For the biogenesis of mitochondria, hundreds of proteins need to be targeted from the cytosol into the various compartments of this organelle. The intramitochondrial targeting routes these proteins take to reach their respective location in the organelle are well understood. However, the early targeting processes, from cytosolic ribosomes to the membrane of the organelle, are still largely unknown. In this study, we present evidence that an integral membrane protein of the endoplasmic reticulum (ER), Ema19, plays a role in this process. Mutants lacking Ema19 show an increased stability of mitochondrial precursor proteins, indicating that Ema19 promotes the proteolytic degradation of non-productive precursors. The deletion of Ema19 improves the growth of respiration-deficient cells, suggesting that Ema19-mediated degradation can compete with productive protein import into mitochondria. Ema19 is the yeast representative of a conserved protein family. The human Ema19 homolog is known as sigma 2 receptor or TMEM97. Though its molecular function is not known, previous studies suggested a role of the sigma 2 receptor as a quality control factor in the ER, compatible with our observations about Ema19. More globally, our data provide an additional demonstration of the important role of the ER in mitochondrial protein targeting.

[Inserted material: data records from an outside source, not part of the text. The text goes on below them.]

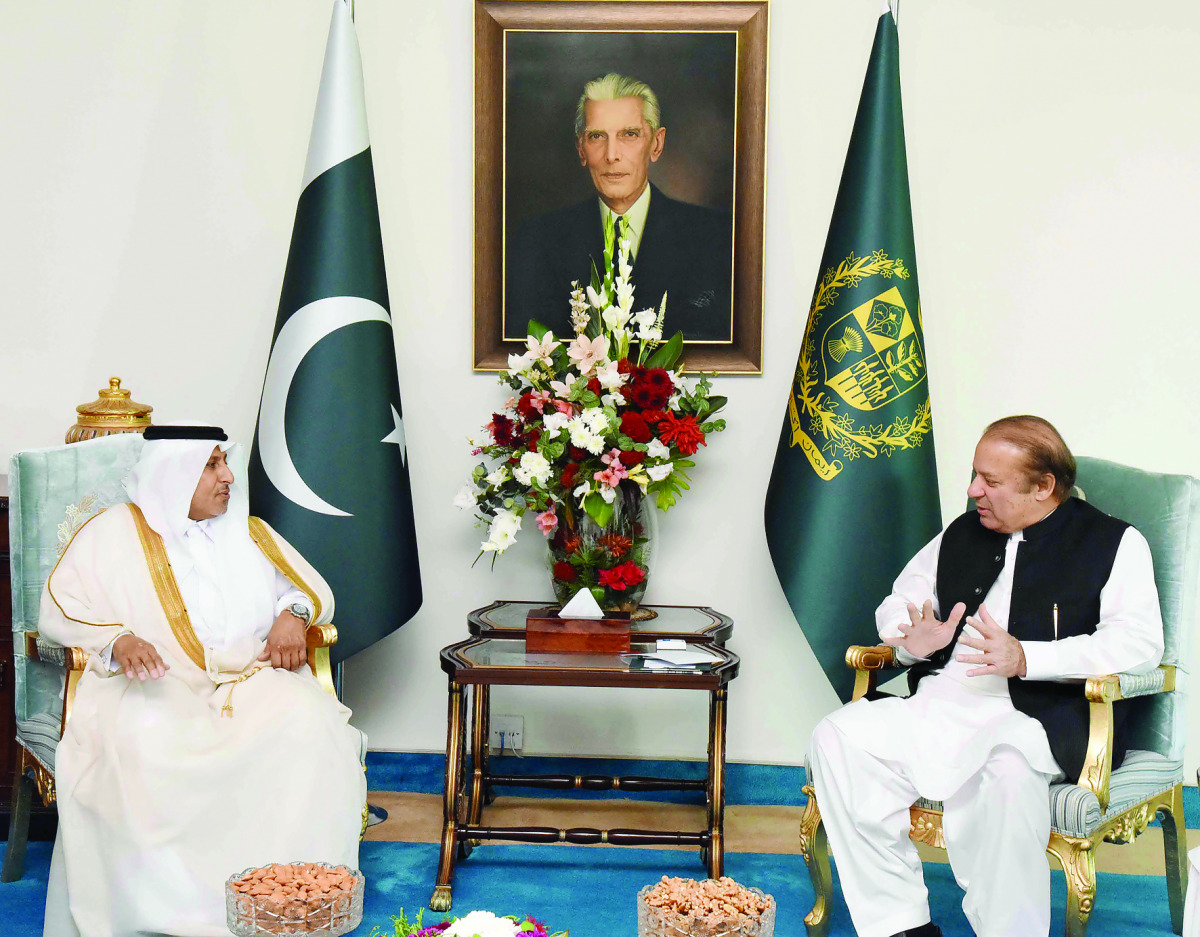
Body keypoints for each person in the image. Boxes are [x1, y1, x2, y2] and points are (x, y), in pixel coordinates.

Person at [808, 415, 1164, 937]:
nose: (974, 490)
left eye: (990, 481)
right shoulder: (963, 531)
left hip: (1036, 719)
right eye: (975, 475)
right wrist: (910, 638)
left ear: (1043, 486)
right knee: (837, 737)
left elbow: (1139, 644)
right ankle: (900, 925)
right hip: (941, 703)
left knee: (1008, 774)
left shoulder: (1114, 542)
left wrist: (1028, 658)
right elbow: (900, 600)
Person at [40, 425, 366, 937]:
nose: (228, 476)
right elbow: (61, 608)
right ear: (173, 474)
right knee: (141, 741)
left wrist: (293, 615)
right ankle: (173, 913)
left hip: (249, 679)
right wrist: (117, 640)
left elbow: (303, 588)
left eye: (224, 462)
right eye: (212, 465)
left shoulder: (249, 532)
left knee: (309, 722)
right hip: (154, 681)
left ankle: (288, 898)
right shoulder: (111, 534)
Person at [506, 72, 734, 342]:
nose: (612, 154)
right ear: (581, 149)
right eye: (597, 136)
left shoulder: (717, 237)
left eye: (630, 134)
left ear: (656, 144)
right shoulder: (537, 240)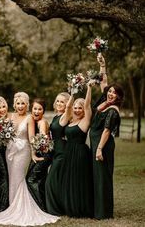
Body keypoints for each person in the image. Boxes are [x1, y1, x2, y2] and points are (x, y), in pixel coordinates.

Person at [0, 92, 60, 226]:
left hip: (23, 151)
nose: (20, 106)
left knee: (19, 177)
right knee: (11, 179)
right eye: (18, 103)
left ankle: (20, 208)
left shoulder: (29, 118)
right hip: (10, 151)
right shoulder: (10, 116)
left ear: (27, 105)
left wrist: (33, 154)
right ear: (14, 105)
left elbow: (32, 138)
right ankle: (12, 206)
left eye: (23, 103)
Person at [90, 53, 124, 219]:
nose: (110, 94)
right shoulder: (105, 101)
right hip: (96, 142)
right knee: (97, 176)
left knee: (102, 177)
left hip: (102, 145)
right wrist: (102, 65)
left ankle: (103, 213)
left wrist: (99, 149)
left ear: (119, 97)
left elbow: (107, 131)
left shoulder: (113, 110)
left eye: (114, 93)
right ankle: (97, 209)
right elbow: (103, 81)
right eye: (110, 91)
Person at [59, 83, 94, 218]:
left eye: (80, 108)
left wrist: (89, 88)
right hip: (68, 152)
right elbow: (68, 106)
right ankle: (70, 206)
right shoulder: (71, 120)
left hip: (80, 153)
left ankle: (80, 208)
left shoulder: (85, 120)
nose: (78, 109)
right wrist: (73, 91)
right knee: (69, 179)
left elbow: (88, 105)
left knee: (79, 180)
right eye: (76, 107)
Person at [45, 92, 71, 215]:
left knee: (51, 181)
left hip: (62, 152)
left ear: (67, 104)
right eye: (58, 101)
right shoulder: (56, 116)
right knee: (57, 180)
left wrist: (74, 90)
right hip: (55, 151)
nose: (59, 103)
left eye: (63, 102)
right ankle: (59, 207)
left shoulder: (65, 116)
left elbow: (70, 107)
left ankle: (54, 209)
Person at [26, 98, 53, 211]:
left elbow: (42, 136)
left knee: (30, 179)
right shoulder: (36, 121)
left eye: (39, 109)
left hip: (44, 155)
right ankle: (45, 206)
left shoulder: (42, 122)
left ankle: (40, 208)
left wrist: (42, 139)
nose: (37, 111)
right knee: (41, 180)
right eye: (35, 109)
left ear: (43, 111)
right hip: (41, 153)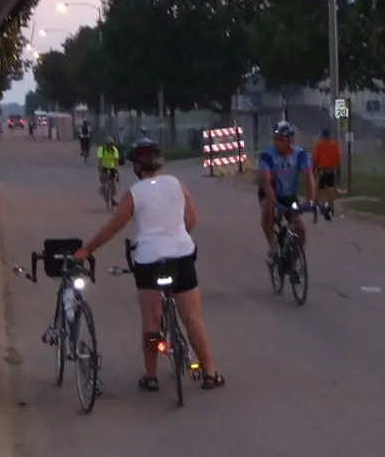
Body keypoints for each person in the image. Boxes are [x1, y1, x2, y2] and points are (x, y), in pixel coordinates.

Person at [73, 138, 224, 391]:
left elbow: (114, 226)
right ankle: (210, 374)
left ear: (136, 167)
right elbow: (192, 219)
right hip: (181, 256)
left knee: (151, 320)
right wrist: (175, 235)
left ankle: (151, 376)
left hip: (148, 261)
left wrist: (86, 249)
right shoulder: (176, 184)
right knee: (192, 318)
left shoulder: (134, 193)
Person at [257, 121, 316, 267]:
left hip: (289, 196)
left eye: (281, 140)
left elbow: (309, 177)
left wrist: (310, 201)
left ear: (290, 141)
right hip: (269, 192)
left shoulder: (300, 155)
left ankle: (291, 262)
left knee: (300, 230)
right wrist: (273, 201)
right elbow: (265, 180)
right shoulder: (267, 155)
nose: (277, 143)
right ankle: (272, 247)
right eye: (276, 139)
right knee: (268, 209)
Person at [310, 127, 341, 220]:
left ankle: (323, 206)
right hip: (331, 171)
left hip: (322, 171)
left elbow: (315, 160)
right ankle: (331, 207)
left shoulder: (319, 145)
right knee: (331, 190)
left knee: (320, 190)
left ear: (322, 136)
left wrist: (313, 171)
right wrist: (338, 172)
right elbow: (337, 160)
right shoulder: (334, 145)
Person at [96, 136, 119, 202]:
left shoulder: (115, 150)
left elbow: (116, 160)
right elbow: (100, 159)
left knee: (112, 181)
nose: (109, 146)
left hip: (112, 167)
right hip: (103, 166)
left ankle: (113, 196)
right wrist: (100, 167)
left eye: (111, 145)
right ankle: (103, 190)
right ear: (105, 144)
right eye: (108, 145)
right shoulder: (101, 149)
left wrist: (116, 168)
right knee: (103, 179)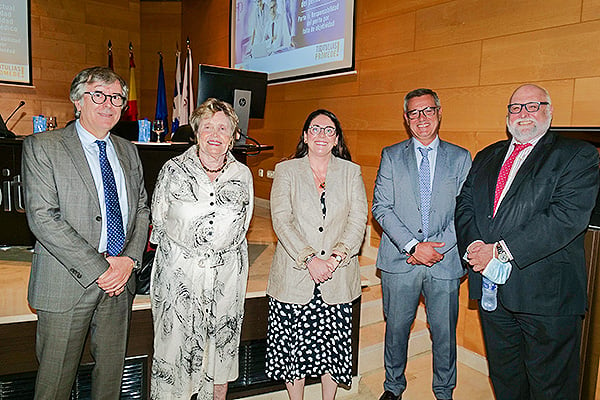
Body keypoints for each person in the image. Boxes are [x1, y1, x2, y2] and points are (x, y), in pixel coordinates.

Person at [455, 84, 600, 399]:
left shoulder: (576, 155)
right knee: (506, 380)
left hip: (547, 298)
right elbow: (465, 205)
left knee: (551, 387)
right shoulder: (487, 155)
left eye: (532, 106)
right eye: (515, 108)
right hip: (493, 294)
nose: (523, 114)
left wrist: (500, 251)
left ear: (549, 110)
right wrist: (473, 248)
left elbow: (565, 217)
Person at [22, 66, 150, 399]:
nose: (108, 104)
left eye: (116, 98)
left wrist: (129, 260)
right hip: (67, 284)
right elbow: (43, 218)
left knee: (110, 383)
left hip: (119, 284)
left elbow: (141, 210)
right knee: (55, 386)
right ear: (78, 101)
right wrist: (102, 268)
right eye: (98, 95)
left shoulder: (129, 150)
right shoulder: (43, 147)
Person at [149, 98, 254, 400]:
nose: (215, 134)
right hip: (179, 276)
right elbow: (158, 220)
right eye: (207, 126)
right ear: (195, 131)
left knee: (219, 349)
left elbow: (242, 226)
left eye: (223, 128)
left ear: (234, 135)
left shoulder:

对于线粒体的生物发生，需要将数百种蛋白质从细胞质中靶向到该细胞器的各个隔室中。这些蛋白质到达它们在细胞器中的各自位置所采用的线粒体内靶向路径是众所周知的。然而，从细胞质核糖体到细胞器膜的早期靶向过程仍然很大程度上未知。在这项研究中，我们提供的证据表明内质网 (ER) 的完整膜蛋白 Ema19 在此过程中发挥作用。缺乏 Ema19 的突变体显示线粒体前体蛋白的稳定性增加，表明 Ema19 促进非生产性前体的蛋白水解降解。Ema19 的缺失改善了呼吸缺陷细胞的生长，表明 Ema19 介导的降解可以与进入线粒体的生产性蛋白质竞争。Ema19 是保守蛋白家族的酵母代表。人类 Ema19 同系物被称为 sigma 2 受体或 TMEM97。尽管其分子功能尚不清楚，但先前的研究表明 sigma 2 受体作为 ER 中的质量控制因子的作用，与我们对 Ema19 的观察一致。在全球范围内，我们的数据进一步证明了 ER 在线粒体蛋白质靶向中的重要作用。与我们对 Ema19 的观察一致。在全球范围内，我们的数据进一步证明了 ER 在线粒体蛋白质靶向中的重要作用。与我们对 Ema19 的观察一致。在全球范围内，我们的数据进一步证明了 ER 在线粒体蛋白质靶向中的重要作用。